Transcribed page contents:
===
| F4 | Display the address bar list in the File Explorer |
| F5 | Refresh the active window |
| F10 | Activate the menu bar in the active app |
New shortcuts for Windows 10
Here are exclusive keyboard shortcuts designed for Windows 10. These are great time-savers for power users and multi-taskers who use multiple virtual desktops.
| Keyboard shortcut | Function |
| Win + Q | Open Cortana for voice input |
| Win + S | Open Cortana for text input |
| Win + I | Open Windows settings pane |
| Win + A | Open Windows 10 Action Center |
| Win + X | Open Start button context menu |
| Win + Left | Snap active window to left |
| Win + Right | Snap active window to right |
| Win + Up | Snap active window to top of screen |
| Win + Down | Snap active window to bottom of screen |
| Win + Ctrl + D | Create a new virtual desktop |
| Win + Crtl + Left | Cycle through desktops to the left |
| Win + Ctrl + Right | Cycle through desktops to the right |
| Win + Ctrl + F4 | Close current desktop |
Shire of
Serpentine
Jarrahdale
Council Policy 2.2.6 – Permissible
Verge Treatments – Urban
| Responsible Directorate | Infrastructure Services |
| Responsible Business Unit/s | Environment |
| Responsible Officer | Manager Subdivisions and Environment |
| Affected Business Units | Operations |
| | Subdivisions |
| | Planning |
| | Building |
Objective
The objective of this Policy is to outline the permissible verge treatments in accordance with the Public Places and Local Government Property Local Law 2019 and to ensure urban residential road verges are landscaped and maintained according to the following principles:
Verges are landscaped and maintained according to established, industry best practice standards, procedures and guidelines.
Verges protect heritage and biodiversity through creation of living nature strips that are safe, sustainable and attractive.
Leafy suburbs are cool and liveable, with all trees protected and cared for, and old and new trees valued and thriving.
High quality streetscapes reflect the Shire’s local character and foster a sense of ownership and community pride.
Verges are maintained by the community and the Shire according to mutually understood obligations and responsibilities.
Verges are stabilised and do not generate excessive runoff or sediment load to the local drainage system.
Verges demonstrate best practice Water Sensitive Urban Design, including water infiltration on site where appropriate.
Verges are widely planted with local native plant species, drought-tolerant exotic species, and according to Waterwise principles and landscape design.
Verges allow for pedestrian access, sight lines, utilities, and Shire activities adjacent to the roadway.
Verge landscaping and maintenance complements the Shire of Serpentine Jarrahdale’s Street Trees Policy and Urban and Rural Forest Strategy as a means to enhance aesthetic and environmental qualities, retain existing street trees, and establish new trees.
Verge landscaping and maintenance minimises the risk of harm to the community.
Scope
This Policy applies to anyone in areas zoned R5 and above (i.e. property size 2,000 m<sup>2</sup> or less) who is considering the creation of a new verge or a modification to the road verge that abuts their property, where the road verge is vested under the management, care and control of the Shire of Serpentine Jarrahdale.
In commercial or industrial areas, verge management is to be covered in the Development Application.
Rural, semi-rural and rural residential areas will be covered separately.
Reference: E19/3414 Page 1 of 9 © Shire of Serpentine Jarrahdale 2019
===
▸ What needs to be done: Of all the entries above, retype exactly the lines from the line with "text input |" to the line with "Verges protect heritage", both included, and no others.

▸ Result:
| Win + S | Open Cortana for text input |
| Win + I | Open Windows settings pane |
| Win + A | Open Windows 10 Action Center |
| Win + X | Open Start button context menu |
| Win + Left | Snap active window to left |
| Win + Right | Snap active window to right |
| Win + Up | Snap active window to top of screen |
| Win + Down | Snap active window to bottom of screen |
| Win + Ctrl + D | Create a new virtual desktop |
| Win + Crtl + Left | Cycle through desktops to the left |
| Win + Ctrl + Right | Cycle through desktops to the right |
| Win + Ctrl + F4 | Close current desktop |
Shire of
Serpentine
Jarrahdale
Council Policy 2.2.6 – Permissible
Verge Treatments – Urban
| Responsible Directorate | Infrastructure Services |
| Responsible Business Unit/s | Environment |
| Responsible Officer | Manager Subdivisions and Environment |
| Affected Business Units | Operations |
| | Subdivisions |
| | Planning |
| | Building |
Objective
The objective of this Policy is to outline the permissible verge treatments in accordance with the Public Places and Local Government Property Local Law 2019 and to ensure urban residential road verges are landscaped and maintained according to the following principles:
Verges are landscaped and maintained according to established, industry best practice standards, procedures and guidelines.
Verges protect heritage and biodiversity through creation of living nature strips that are safe, sustainable and attractive.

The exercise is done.